Statistical analyses for each population are given in Table 2 and Fig. 2. Across the loci that showed polymorphism in one or more populations, the average observed heterozygosity (Ho) was found to range between 0.0199 (DQ) and 0.0460 (KR), the expected heterozygosity (He) to range between 0.0119 (DQ) and 0.3492 (KR), the nucleotide diversity (π) between 0.0130 (JK) and 0.3789 (KR), and inbreeding coefficient between −0.0003 (JK) and 0.0230 (KR).

Table 2:
Genetic diversity statistics for the 16 populations.
Pop ID Private Polymorphic loci % Obs het Exp het Pi (π) FIS
All pos. Variant pos. All pos. Variant pos. All pos. Variant pos. All pos. Variant pos.
HH 1,755 0.30 0.0005 0.0225 0.0014 0.0557 0.0017 0.0693 0.0020 0.0829
WH 6,398 0.54 0.0006 0.0252 0.0019 0.0799 0.0021 0.0859 0.0039 0.1595
WN 4,317 0.43 0.0005 0.0204 0.0016 0.0674 0.0017 0.0722 0.0031 0.1286
YW 8,434 0.82 0.0005 0.0205 0.0027 0.1106 0.0029 0.1181 0.0067 0.2774
NJ 2,180 0.28 0.0005 0.0215 0.0011 0.0470 0.0012 0.0502 0.0014 0.0600
JN 5,203 0.63 0.0005 0.0203 0.0022 0.0918 0.0024 0.0980 0.0049 0.2042
TJ 10,842 0.68 0.0005 0.0204 0.0023 0.0976 0.0025 0.1038 0.0054 0.2262
SY 4,891 0.77 0.0005 0.0203 0.0027 0.1123 0.0029 0.1193 0.0063 0.2618
CC 1,805 0.26 0.0005 0.0206 0.0008 0.0314 0.0008 0.0334 0.0015 0.0608
HEB 5,185 0.34 0.0005 0.0210 0.0012 0.0512 0.0013 0.0546 0.0021 0.0883
DQ 1,793 0.18 0.0005 0.0199 0.0005 0.0199 0.0005 0.0211 0.0007 0.0277
QQHE 12,083 0.79 0.0007 0.0293 0.0026 0.1101 0.0028 0.1173 0.0058 0.2418
JK 2,351 0.07 0.0005 0.0200 0.0003 0.0119 0.0003 0.0130 −0.0003 −0.0126
JT 3,356 0.26 0.0005 0.0203 0.001 0.0428 0.0011 0.0475 0.0015 0.0631
KO 2,431 0.36 0.0005 0.0214 0.001 0.0398 0.001 0.0420 0.0022 0.0893
KR 2,409 2.75 0.0016 0.0460 0.0121 0.3492 0.0131 0.3789 0.0230 0.6665
Total 0.0004 0.0157 0.0035 0.1459 0.0035 0.1465 0.0205 0.8533
DOI: 10.7717/peerj.16415/table-2

Note:

Private, private allele number; Ho: observed heterozygosity; He: expected heterozygosity; π: nucleotide diversity; FIS: inbreeding coefficient of an individual relative to the subpopulation.

Observed genetic diversity in 16 sampled populations of wild soybean (Glycine soja).

Figure 2: Observed genetic diversity in 16 sampled populations of wild soybean (Glycine soja).

If all nucleotides, including nonpolymorphic nucleotides were considered, the observed heterozygosity was found to lie between 0.0005 to 0.0016, with the expected heterozygosity ranging from 0.0003 to 0.0121. The observed nucleotide diversity ranged between 0.0003 and 0.0131, and the inbreeding coefficient from −0.0003 to 0.0230. The number of private alleles observed for each population ranged between 1,755 (HH) and 12,083 (QQHE). From all the measures, the highest genetic diversity was found in the KR population, followed by QQHE. The lowest nucleotide diversity and heterozygosity was seen in the JK population, with the lowest observed heterozygosity was found in the DQ population.

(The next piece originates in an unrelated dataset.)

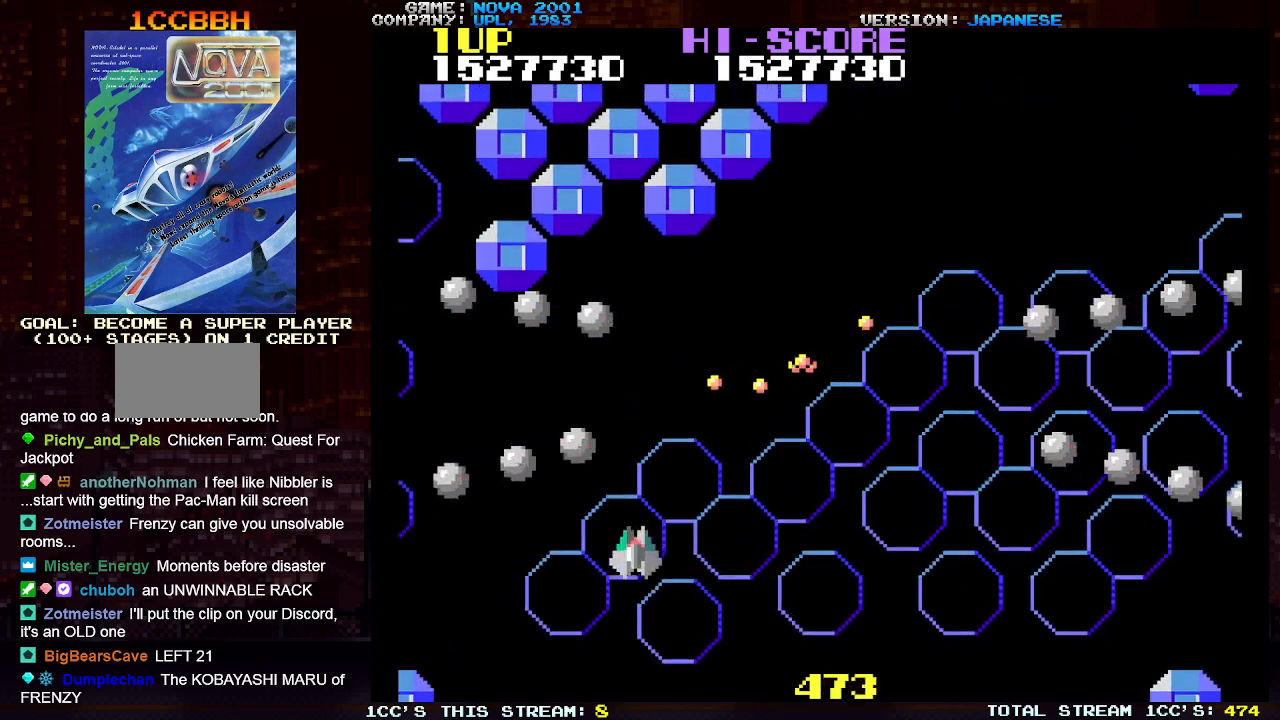
{"buttons": ["TRIANGLE"], "left_stick": "down", "events": [[33, "left_stick", "center"], [50, "SQUARE", "down"], [133, "SQUARE", "up"], [217, "SQUARE", "down"], [283, "left_stick", "right"], [317, "SQUARE", "up"], [383, "SQUARE", "down"], [417, "left_stick", "down"], [483, "SQUARE", "up"]]}
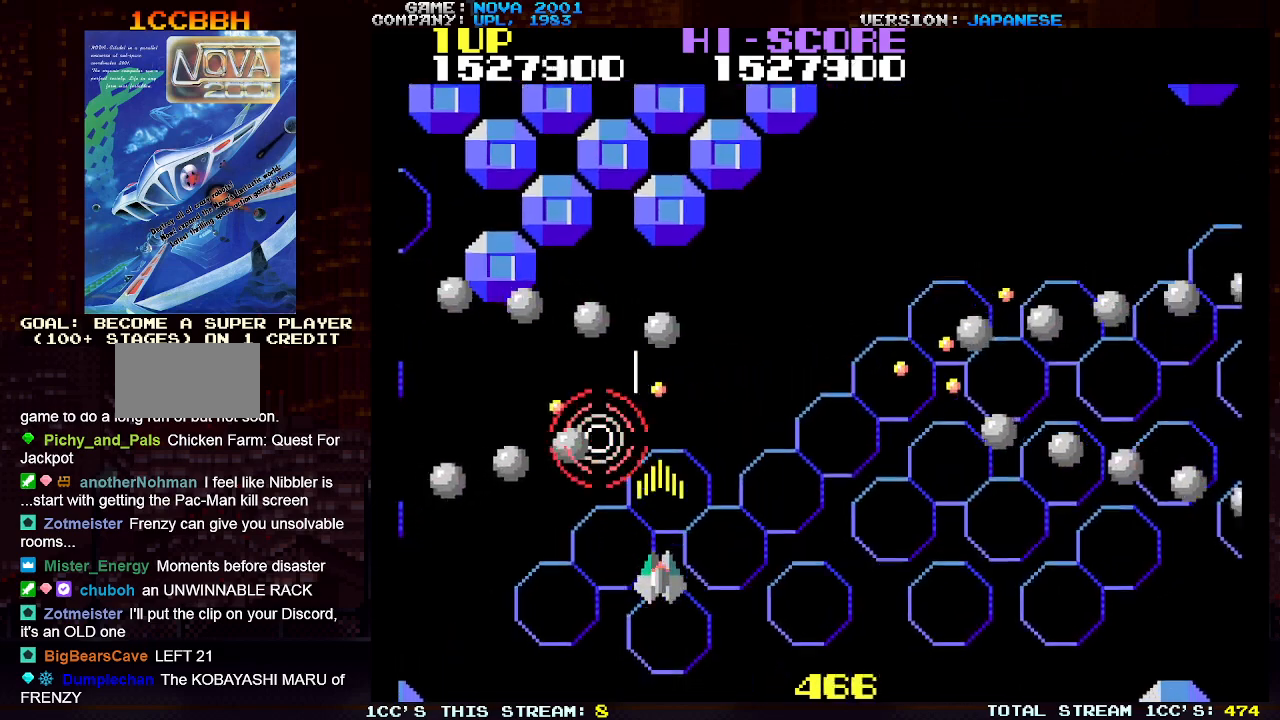
{"buttons": ["TRIANGLE"], "left_stick": "right", "events": [[50, "SQUARE", "down"], [67, "left_stick", "down-left"], [150, "SQUARE", "up"], [217, "SQUARE", "down"], [300, "SQUARE", "up"], [317, "left_stick", "center"], [367, "SQUARE", "down"], [450, "SQUARE", "up"], [500, "left_stick", "right"]]}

Population structure analysis and linkage disequilibrium

A Mantel test revealed no significant correlation between genetic distance and geographical distance (r2 = 0.0268, p = 0.104) (Fig. S1). The average pairwise FST values between different populations were used to reconstruct a neighbor-joining tree in Mega v6.0 (Fig. 3). In general, we found that individuals from the same site clustered together, however individuals from JT, SY and CC were an exception to this. Four populations from northern and central China had a close relationship (JN, TJ, WN, WH), but also clustered together with three individuals from SY (northeastern China) and six individuals from the JT population in Japan. Three populations from the Yangtze River (NJ, YW and HH) were also very similar. The two Korean populations (KO, KR) clustered together with four individuals from the Japanese JT population, and were in turn closely related to the cluster containing the northeastern Chinese populations (QQHE, DQ, CC, HEB and SY). The Japanese population JK clustered together with the populations from northern and central China (JN, TJ, WN, and WH), as did four individuals from the JT population, also from Japan. The overall trend is that G. soja populations from close to the Yangtze River have a close relationship with those from the Korean peninsula and northeastern China, even though these areas are geographically disconnected. The Japanese populations are related to those in northern China and Korea, which makes sense geographically. We found low allopatric-vicariant differentiation of these regions in our analyses.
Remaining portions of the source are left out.